Tuesday, June 24, 2008

Will Obama Filibuster FISA?

Short Answer: No

Long Answer: A filibuster is guaranteed to draw a lot of publicity. A filibuster by a presumptive nominee for President would draw even more publicity. That kind of publicity will draw a lot of attention to the question of Obama's national security credentials. A lot of negative publicity to be sure. It holds a lot of potential to be a bad fight for him.

Far better for Obama would have been stepping in early in this process and stopping the "compromise" from ever passing the House in the first place. If he we presume he had the desire and the ability to do this (and, as presumptive nominee of his party, which also controls the House, he would have had a lot of pull in this matter) he would have been smarter to do it then.

He did not.

Now ask yourself this: if Obama didn't want to get into a fight over FISA before it even came to the floor in the House, how likely is it that he wants to get into the same fight on the floor of the Senate?
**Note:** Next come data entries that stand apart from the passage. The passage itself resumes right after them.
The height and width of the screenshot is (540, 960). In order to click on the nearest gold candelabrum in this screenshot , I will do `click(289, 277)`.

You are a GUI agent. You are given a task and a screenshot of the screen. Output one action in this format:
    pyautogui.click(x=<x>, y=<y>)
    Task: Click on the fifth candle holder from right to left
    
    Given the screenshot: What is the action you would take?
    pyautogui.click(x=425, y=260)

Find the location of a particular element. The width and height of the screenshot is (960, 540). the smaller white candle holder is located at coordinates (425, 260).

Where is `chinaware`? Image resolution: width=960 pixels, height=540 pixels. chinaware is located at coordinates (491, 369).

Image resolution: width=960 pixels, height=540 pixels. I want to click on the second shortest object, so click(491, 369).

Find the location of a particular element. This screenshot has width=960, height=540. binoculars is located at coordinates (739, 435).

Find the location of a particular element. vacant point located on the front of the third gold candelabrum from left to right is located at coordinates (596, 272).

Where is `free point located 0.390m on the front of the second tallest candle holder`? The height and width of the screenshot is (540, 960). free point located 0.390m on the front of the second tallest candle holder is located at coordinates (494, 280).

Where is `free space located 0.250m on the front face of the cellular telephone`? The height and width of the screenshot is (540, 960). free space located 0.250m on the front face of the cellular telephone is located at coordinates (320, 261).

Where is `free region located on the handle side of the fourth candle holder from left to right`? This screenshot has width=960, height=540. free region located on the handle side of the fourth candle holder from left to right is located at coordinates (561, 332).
If we assume Obama is smart (he is) then the reasonable conclusion is that he wouldn't want to get into that kind of fight.

Therefore, he will not fillibuster FISA.

Unfortunately, Obama was not smart enough to realize that this is a fight that, if engaged early, could have reaped a lot of rewards. He punted and he will pay the price for that decision for years to come.


Blogger Anonymous said...

I appreciate the political aspects of the situation, but still do not see the value of interfering with the courts in such an important matter. It’s an insult to the intelligence of every American to assert that telco immunity has anything to do with national security. The only ones even suggesting it are lobbyists and their think tanks and politicians.
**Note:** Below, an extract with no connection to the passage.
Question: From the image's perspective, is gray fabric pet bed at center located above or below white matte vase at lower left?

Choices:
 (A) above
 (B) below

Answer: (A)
Surely this is not an example of the sound judgment Mr. Obama touts.

Moreover, consider that the only telco CEO to reject the warrantless searches ended up fighting for his freedom after the government brought charges that he inflated his company’s outlook. Yet that CEO says his company’s outlook only changed after his rejection of the warrantless searches resulted in lost contracts with the government. To provide the colluding companies with immunity is the worst message that could possibly be sent to executives of any other company that may be confronted with illegal demands in the future.
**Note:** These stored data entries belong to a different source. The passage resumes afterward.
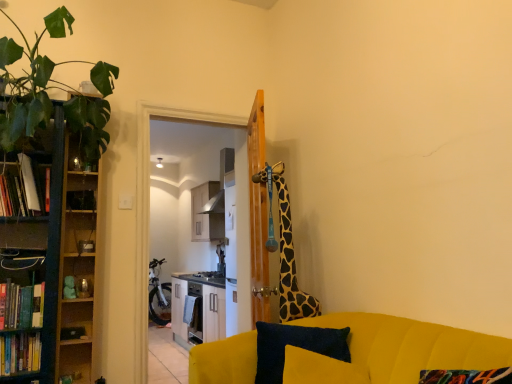
Question: Would you say white glossy cabinet at center is part of green leafy plant at left's contents?

Choices:
 (A) yes
 (B) no

Answer: (B)

Question: Can you see green leafy plant at left touching white glossy cabinet at center?

Choices:
 (A) no
 (B) yes

Answer: (A)

Question: Considering the relative sizes of green leafy plant at left and white glossy cabinet at center in the image provided, is green leafy plant at left thinner than white glossy cabinet at center?

Choices:
 (A) no
 (B) yes

Answer: (A)

Question: From the image's perspective, is green leafy plant at left under white glossy cabinet at center?

Choices:
 (A) no
 (B) yes

Answer: (A)

Question: Is green leafy plant at left aimed at white glossy cabinet at center?

Choices:
 (A) yes
 (B) no

Answer: (B)

Question: Is green leafy plant at left taller than white glossy cabinet at center?

Choices:
 (A) yes
 (B) no

Answer: (B)

Question: Is velvet yellow couch at lower right positioned behind velvet dark blue pillow at lower center?

Choices:
 (A) no
 (B) yes

Answer: (A)

Question: From the image's perspective, is velvet yellow couch at lower right under velvet dark blue pillow at lower center?

Choices:
 (A) no
 (B) yes

Answer: (B)

Question: Would you consider velvet yellow couch at lower right to be distant from velvet dark blue pillow at lower center?

Choices:
 (A) no
 (B) yes

Answer: (A)

Question: Could you tell me if velvet yellow couch at lower right is facing velvet dark blue pillow at lower center?

Choices:
 (A) yes
 (B) no

Answer: (A)

Question: Does velvet yellow couch at lower right have a smaller size compared to velvet dark blue pillow at lower center?

Choices:
 (A) no
 (B) yes

Answer: (A)

Question: From a real-world perspective, is velvet yellow couch at lower right on velvet dark blue pillow at lower center?

Choices:
 (A) yes
 (B) no

Answer: (B)

Question: Does wooden shelf at left come behind hardcover book at left, the second book positioned from the bottom?

Choices:
 (A) no
 (B) yes

Answer: (B)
Just as the Qwest CEO will still have to prove his case in court, the others should have to defend their actions in court as well. Claims of civil and criminal acts against citizens should be resolved using lawyers, not lobbyists.

And what of equal protection? Should all citizens apply to Congress for retroactive immunity from their civil or criminal behavior? No, this is a paid-for law to protect those in a better position than most to defend their own actions – if they are defensible. Providing them immunity would create the perfect model for old politics and abandons the very concepts that have placed Senator Obama in his current position.

Surely, he must have his own data on this. Democrats clearly do not support it at all. So the question becomes, is Mr. Obama going to demonstrate leadership and represent Democrats in this matter, or is he going to disregard Democrats to facilitate the Republican representatives of telco Washington lobbyists? After all, these are the very type of Washington lobbyists that Mr. Obama says he will not be influenced by.

In conclusion, one may safely assume that a single vote for immunity will translate to tens of thousands of votes for Nader or other protest candidates – something I’m sure Al Gore would tell you, is not a good thing. And if you think people will vote for Senator Obama just because they disagree with the other guy, you may be surprised to learn that more than anything else, people need to believe that candidate is not lying to them; that the candidate really does believe in what he or she is saying and is willing to stand up when required. (Senator Clinton tapped into some of this during the last leg of her campaign.) Obviously, collapsing under pressure and abandoning your principles is likely to have the opposite effect.

How right Mr. Obama was to criticized Senator Clinton’s war vote. Is this to be his example of standing up when others will not?